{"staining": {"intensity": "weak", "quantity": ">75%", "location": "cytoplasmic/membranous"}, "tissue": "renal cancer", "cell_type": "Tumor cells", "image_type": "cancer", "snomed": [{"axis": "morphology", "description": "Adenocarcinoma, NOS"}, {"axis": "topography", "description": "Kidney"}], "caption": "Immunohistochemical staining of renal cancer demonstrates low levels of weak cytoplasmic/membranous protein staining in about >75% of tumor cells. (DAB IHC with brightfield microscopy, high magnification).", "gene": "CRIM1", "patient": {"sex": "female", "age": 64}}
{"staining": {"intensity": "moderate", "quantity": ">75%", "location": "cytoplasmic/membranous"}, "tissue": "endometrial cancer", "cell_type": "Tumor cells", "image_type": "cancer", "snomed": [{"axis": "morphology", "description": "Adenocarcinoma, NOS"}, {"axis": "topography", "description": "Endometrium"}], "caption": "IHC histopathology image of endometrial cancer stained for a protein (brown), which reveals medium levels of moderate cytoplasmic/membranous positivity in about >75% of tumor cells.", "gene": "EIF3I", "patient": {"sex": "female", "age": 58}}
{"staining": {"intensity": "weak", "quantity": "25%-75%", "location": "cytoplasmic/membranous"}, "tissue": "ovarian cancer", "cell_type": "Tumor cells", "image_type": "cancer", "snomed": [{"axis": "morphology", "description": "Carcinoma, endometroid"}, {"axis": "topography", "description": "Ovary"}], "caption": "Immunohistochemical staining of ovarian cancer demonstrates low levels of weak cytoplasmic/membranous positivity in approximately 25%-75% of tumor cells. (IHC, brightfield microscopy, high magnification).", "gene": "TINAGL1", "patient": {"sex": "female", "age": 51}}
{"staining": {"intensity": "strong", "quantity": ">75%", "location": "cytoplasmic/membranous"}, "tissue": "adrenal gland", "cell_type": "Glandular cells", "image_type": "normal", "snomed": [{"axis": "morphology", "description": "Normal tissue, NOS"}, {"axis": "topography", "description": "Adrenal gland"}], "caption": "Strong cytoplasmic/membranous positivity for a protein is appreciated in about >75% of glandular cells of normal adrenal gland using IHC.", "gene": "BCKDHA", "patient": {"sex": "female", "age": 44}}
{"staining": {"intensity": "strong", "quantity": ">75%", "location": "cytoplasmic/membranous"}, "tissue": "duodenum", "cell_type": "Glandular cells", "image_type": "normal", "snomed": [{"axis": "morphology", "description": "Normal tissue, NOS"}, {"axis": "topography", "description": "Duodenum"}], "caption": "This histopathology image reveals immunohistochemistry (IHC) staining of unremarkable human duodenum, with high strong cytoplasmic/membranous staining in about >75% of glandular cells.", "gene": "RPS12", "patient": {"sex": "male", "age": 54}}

------------------------------------------------------------

> _AIM OF THE EXERCISE_:
Using the same words as the original, repeat the records above.

> _COMPLETED TASK_:
{"staining": {"intensity": "weak", "quantity": ">75%", "location": "cytoplasmic/membranous"}, "tissue": "renal cancer", "cell_type": "Tumor cells", "image_type": "cancer", "snomed": [{"axis": "morphology", "description": "Adenocarcinoma, NOS"}, {"axis": "topography", "description": "Kidney"}], "caption": "Immunohistochemical staining of renal cancer demonstrates low levels of weak cytoplasmic/membranous protein staining in about >75% of tumor cells. (DAB IHC with brightfield microscopy, high magnification).", "gene": "CRIM1", "patient": {"sex": "female", "age": 64}}
{"staining": {"intensity": "moderate", "quantity": ">75%", "location": "cytoplasmic/membranous"}, "tissue": "endometrial cancer", "cell_type": "Tumor cells", "image_type": "cancer", "snomed": [{"axis": "morphology", "description": "Adenocarcinoma, NOS"}, {"axis": "topography", "description": "Endometrium"}], "caption": "IHC histopathology image of endometrial cancer stained for a protein (brown), which reveals medium levels of moderate cytoplasmic/membranous positivity in about >75% of tumor cells.", "gene": "EIF3I", "patient": {"sex": "female", "age": 58}}
{"staining": {"intensity": "weak", "quantity": "25%-75%", "location": "cytoplasmic/membranous"}, "tissue": "ovarian cancer", "cell_type": "Tumor cells", "image_type": "cancer", "snomed": [{"axis": "morphology", "description": "Carcinoma, endometroid"}, {"axis": "topography", "description": "Ovary"}], "caption": "Immunohistochemical staining of ovarian cancer demonstrates low levels of weak cytoplasmic/membranous positivity in approximately 25%-75% of tumor cells. (IHC, brightfield microscopy, high magnification).", "gene": "TINAGL1", "patient": {"sex": "female", "age": 51}}
{"staining": {"intensity": "strong", "quantity": ">75%", "location": "cytoplasmic/membranous"}, "tissue": "adrenal gland", "cell_type": "Glandular cells", "image_type": "normal", "snomed": [{"axis": "morphology", "description": "Normal tissue, NOS"}, {"axis": "topography", "description": "Adrenal gland"}], "caption": "Strong cytoplasmic/membranous positivity for a protein is appreciated in about >75% of glandular cells of normal adrenal gland using IHC.", "gene": "BCKDHA", "patient": {"sex": "female", "age": 44}}
{"staining": {"intensity": "strong", "quantity": ">75%", "location": "cytoplasmic/membranous"}, "tissue": "duodenum", "cell_type": "Glandular cells", "image_type": "normal", "snomed": [{"axis": "morphology", "description": "Normal tissue, NOS"}, {"axis": "topography", "description": "Duodenum"}], "caption": "This histopathology image reveals immunohistochemistry (IHC) staining of unremarkable human duodenum, with high strong cytoplasmic/membranous staining in about >75% of glandular cells.", "gene": "RPS12", "patient": {"sex": "male", "age": 54}}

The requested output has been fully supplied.